Ablam anneme bağırıyor o anda. “Atmasana, acıyor hayvanın kafası. “ Ablam ya, bir tanedir o. Sokakta beni görüp kucağında eve götürdüğünden beri onunla bağımız ayrı. En ağlamaklı halini takınıp “ anne bir haftacık kalsın ne olur. Sonra istemezsen sokağa bırakırız tekrar “ deyişini hatırlıyorum. O zaman ben annemi tanımadığımdan umudum yoktu ama ablam onun yumuşak kalbini bildiğinden yolunu bulmuştu. Pek yeme içme işlerimizle uğraşmaz ama bizimle oynamayı, bizi okşamayı çok sever. En ufak tatsızlığımızı, hastalığımızı ilk sezen odur. Babası evden ayrıldığında sıkıntılarını, yalnızlığını hep benimle paylaşmıştı başlarda. Sessizce konuşurduk odasında. Bazen ağlardı. Kucağına gidip otururdum. Sarılırdı bana. Yakınızdır yani. Abla kardeş gibi, dost gibi, aile gibi…

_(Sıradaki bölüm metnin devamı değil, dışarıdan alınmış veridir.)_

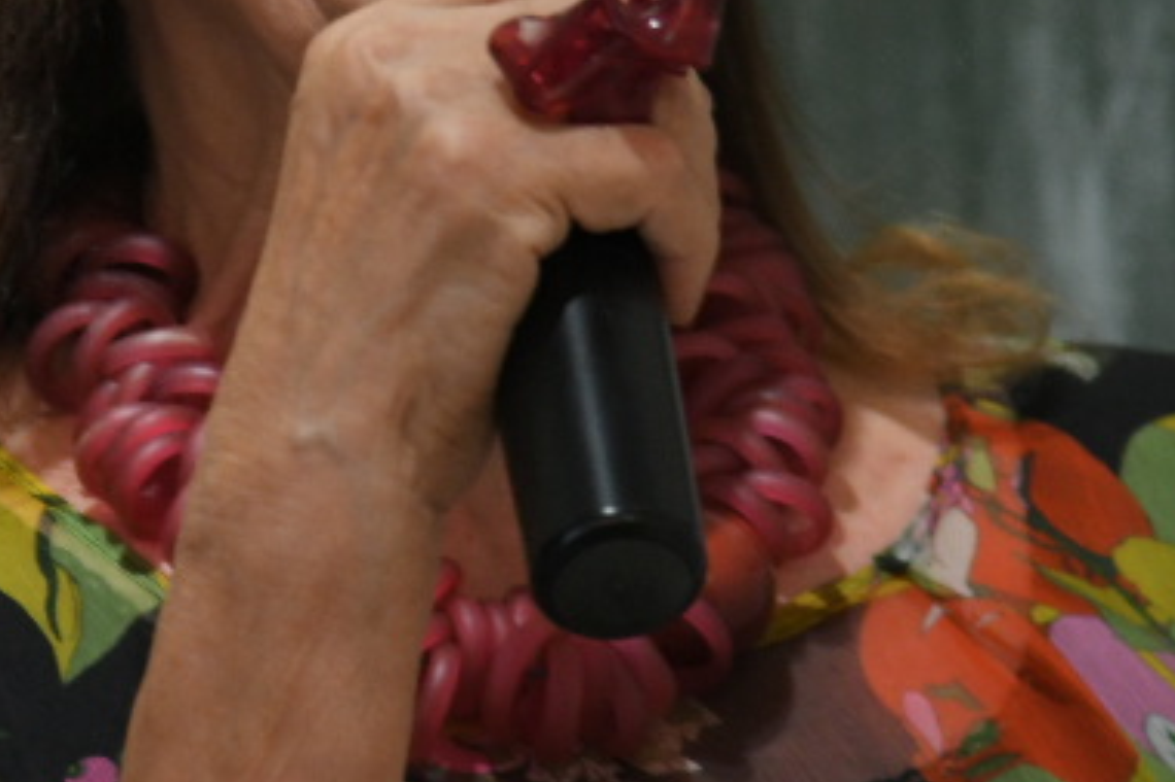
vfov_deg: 2.7
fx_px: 16703
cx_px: 220
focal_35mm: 512
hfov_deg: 4.0
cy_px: 53
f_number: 4
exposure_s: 1/125
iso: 1250
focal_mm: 120
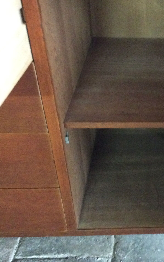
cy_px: 130
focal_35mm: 46
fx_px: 329
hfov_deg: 26.8
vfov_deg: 43.5
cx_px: 154
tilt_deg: -32.8
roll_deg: +1.0
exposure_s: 1/17
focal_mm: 3.3
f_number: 2.4
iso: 500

İşte böyle bir aileyiz. Ailemin insan fertlerini anlattım. Cookie Hanım ise başlı başına ayrı bir yazı konusu. Onu da başka bir yazıda anlatayım. Her evde olan hırgürler olmasına rağmen, annem ve ablamı, kişiliğime saygı gösterdikleri, beni anladıkları ve beni istemediğim hiçbir şeye zorlamadıkları için çok seviyorum. Annemi kaybetmiş, şaşkın şaşkın sokakta gezerken ablamın beni görüp bu eve getirmesini başıma gelen en büyük şans sayıyorum.






2 yorum:

Adsız dedi ki...

Her zaman ki gibi içten ve sıcacıksın yasemin...

Çiğdem Şakarcan Dağcı dedi ki...

Benimde tekir kızım var,okurken onu anlatıyorsun sandım.Çok samimi çok keyifli...Bu arada sonunda kitabınıda okudum ve çok keyif aldım kalemine sağlık:)))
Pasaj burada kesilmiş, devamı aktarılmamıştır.